Answer these questions from the review of The Night House below.
(a) What format does the review's first line give for the film?
(b) Where does Beth live?
(c) Which actor plays Beth's neighbor Mel?

• [Exercise text]
+++

Format: Streaming video from Hulu Plus on Fire!
Is there anything in the world more frustrating in movies than a film that doesn’t live up to the promises of the first two acts and ends with a lackluster third act? That’s the situation I have with The Night House, a film that is in that rare group of stories that in places made all the hair on my arms raise up. This starts with such a great premise and builds on it, going in some truly unexpected and wonderful directions, and then ends with such a tame conclusion that I ended up wonder how it could have lost such power.
Beth (Rebecca Hall) lives alone in a house on a lake. We learn soon enough that she is recently alone and that her husband Owen (played in memories and the like by Evan Jonigkeit) took a boat out on the lake and shot himself, leaving a cryptic note. She does her best to hold things together, but her friend and coworker Claire (Sarah Goldberg) and her neighbor Mel (Vondie Curtis-Hall) are concerned about what has happened and the toll it is taking on her.

+++

• [Data section]
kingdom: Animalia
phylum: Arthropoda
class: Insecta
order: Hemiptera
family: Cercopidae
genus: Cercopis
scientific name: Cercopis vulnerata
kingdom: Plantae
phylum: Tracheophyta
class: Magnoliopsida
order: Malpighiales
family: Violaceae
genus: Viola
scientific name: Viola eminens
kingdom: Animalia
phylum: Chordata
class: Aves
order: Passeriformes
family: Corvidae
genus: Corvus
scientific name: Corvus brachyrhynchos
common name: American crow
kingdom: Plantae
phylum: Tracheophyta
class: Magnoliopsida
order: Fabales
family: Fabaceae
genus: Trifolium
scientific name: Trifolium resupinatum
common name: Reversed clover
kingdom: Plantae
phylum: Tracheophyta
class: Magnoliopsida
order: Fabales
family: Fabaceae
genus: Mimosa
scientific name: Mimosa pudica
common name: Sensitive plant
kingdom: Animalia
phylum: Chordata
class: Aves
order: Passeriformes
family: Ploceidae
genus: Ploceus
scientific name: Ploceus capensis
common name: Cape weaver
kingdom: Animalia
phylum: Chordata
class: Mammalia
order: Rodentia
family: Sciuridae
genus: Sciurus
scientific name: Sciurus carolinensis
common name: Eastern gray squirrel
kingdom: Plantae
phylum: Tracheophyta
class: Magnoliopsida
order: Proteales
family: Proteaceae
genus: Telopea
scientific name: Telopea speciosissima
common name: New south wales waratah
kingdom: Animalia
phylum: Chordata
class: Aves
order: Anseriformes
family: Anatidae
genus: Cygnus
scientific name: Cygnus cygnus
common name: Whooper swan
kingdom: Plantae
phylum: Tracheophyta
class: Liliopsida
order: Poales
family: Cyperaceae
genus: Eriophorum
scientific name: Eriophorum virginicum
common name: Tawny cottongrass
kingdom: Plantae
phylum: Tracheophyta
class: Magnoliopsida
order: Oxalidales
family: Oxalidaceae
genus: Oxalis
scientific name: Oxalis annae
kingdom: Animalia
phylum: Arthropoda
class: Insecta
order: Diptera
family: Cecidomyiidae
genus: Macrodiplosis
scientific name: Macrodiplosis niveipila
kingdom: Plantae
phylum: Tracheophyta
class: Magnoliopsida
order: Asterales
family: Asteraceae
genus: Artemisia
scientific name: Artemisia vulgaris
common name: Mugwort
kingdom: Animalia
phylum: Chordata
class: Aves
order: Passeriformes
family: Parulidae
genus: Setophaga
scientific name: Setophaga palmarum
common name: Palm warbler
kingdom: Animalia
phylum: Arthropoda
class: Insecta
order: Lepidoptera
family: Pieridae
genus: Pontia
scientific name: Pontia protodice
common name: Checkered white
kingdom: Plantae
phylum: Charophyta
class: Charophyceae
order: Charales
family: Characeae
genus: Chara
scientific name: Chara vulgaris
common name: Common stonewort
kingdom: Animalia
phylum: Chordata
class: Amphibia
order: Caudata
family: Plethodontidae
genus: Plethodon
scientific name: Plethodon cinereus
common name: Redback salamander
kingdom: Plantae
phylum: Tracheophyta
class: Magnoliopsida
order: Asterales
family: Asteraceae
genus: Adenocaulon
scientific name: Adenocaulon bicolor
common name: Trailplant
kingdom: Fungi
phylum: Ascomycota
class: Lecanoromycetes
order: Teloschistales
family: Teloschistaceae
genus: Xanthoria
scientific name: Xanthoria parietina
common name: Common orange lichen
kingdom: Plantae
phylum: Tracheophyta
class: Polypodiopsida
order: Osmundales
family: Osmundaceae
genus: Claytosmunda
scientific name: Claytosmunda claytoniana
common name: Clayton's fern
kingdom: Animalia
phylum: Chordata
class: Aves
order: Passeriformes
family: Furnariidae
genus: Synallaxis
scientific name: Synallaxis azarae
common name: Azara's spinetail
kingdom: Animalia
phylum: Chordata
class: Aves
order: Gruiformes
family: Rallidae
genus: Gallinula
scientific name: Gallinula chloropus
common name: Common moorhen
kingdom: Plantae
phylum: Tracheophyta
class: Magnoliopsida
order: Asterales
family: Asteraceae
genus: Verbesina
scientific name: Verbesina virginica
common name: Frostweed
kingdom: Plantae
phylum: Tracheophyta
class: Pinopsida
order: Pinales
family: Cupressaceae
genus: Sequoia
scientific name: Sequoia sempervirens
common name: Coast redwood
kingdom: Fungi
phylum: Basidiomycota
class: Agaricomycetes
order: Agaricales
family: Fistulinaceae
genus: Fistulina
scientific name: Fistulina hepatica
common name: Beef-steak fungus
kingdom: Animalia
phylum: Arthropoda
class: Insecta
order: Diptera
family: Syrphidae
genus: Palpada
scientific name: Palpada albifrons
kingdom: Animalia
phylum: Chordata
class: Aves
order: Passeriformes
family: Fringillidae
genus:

+++

• [Result of the exercise]
(a) Streaming video from Hulu Plus on Fire.
(b) In a house on a lake.
(c) Vondie Curtis-Hall.